◆ **Given records**:
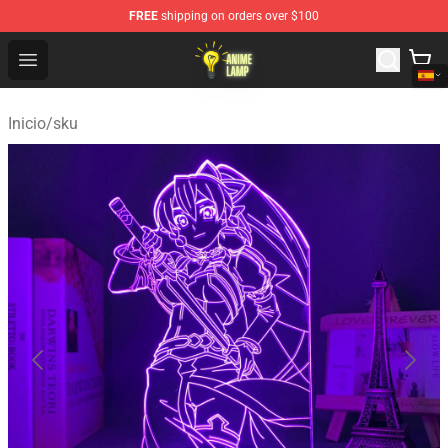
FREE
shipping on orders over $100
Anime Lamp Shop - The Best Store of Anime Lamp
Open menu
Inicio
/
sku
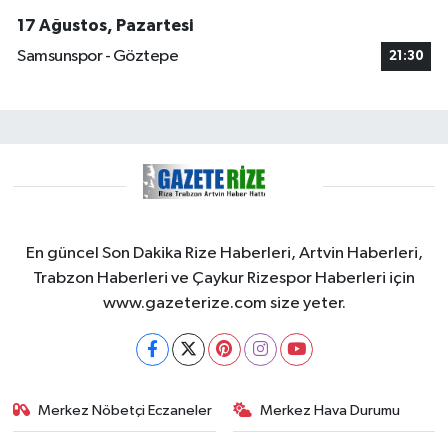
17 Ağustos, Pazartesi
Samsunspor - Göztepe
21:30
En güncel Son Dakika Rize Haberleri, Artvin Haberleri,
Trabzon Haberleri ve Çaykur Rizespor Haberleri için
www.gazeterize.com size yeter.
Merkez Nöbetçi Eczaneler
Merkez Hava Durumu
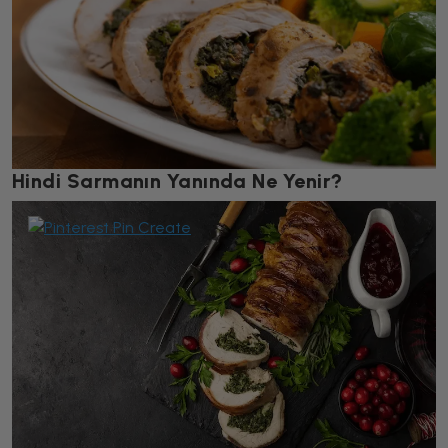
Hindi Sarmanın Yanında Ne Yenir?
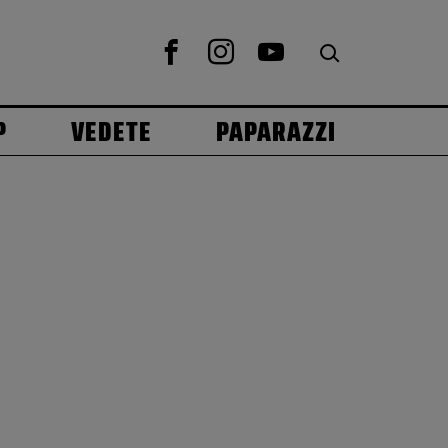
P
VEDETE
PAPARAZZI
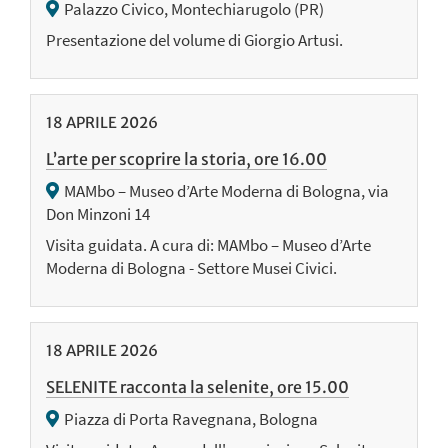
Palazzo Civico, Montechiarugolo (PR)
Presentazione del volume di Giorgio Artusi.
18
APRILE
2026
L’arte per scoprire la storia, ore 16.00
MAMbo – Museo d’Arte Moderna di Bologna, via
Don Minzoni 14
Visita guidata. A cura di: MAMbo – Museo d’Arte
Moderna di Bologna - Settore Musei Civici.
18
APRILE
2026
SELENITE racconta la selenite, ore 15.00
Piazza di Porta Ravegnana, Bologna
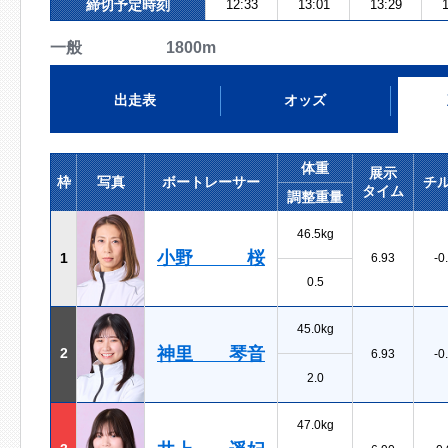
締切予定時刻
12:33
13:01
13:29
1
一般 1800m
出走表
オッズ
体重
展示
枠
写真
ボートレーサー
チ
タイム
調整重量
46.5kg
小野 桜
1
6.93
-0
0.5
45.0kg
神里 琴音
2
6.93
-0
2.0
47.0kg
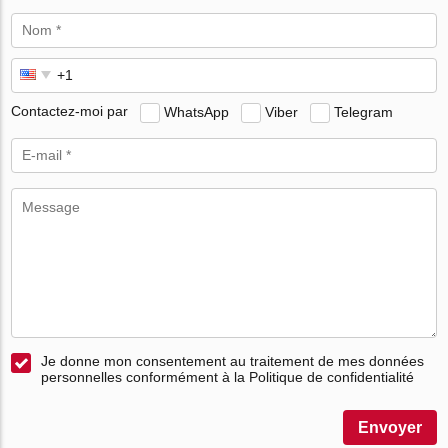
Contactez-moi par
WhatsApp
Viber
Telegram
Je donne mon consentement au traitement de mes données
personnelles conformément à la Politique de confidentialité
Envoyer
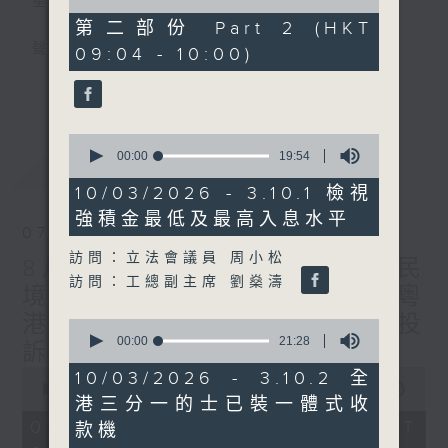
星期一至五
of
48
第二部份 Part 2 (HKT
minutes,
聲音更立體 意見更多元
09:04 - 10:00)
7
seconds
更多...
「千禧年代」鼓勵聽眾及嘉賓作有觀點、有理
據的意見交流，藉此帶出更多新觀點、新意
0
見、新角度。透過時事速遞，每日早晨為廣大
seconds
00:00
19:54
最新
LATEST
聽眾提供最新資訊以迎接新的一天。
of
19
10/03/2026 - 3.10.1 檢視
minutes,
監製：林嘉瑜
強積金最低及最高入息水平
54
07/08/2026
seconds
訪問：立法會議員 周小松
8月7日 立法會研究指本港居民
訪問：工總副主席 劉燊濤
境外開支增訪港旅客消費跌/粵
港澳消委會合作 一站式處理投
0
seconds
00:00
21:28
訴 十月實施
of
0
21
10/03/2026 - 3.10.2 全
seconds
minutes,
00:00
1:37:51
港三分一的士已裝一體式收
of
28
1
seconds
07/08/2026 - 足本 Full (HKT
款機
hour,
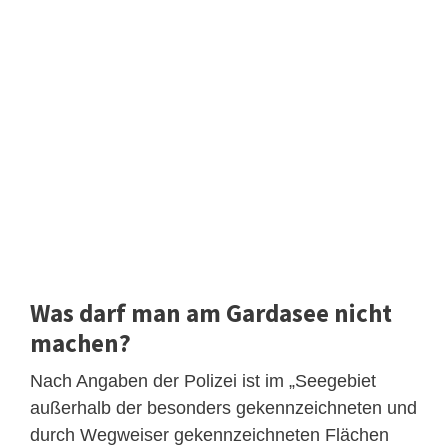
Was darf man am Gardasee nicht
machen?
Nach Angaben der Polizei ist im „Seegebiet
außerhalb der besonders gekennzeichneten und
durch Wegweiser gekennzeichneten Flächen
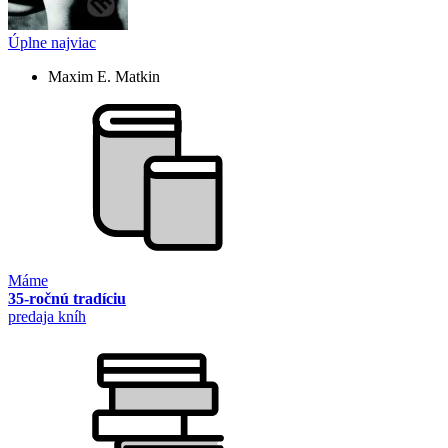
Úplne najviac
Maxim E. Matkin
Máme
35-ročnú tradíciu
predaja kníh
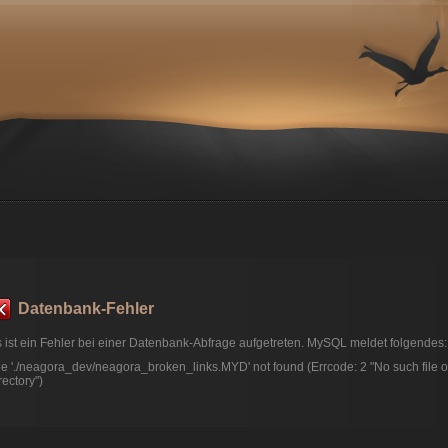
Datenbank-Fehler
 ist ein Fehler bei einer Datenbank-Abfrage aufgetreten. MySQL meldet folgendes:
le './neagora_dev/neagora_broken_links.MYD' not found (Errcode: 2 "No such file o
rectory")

◆ **Directions for this task**: Report only the number of lines in the data above that contain "Datenbank".

◆ **Answer to the exercise**: 2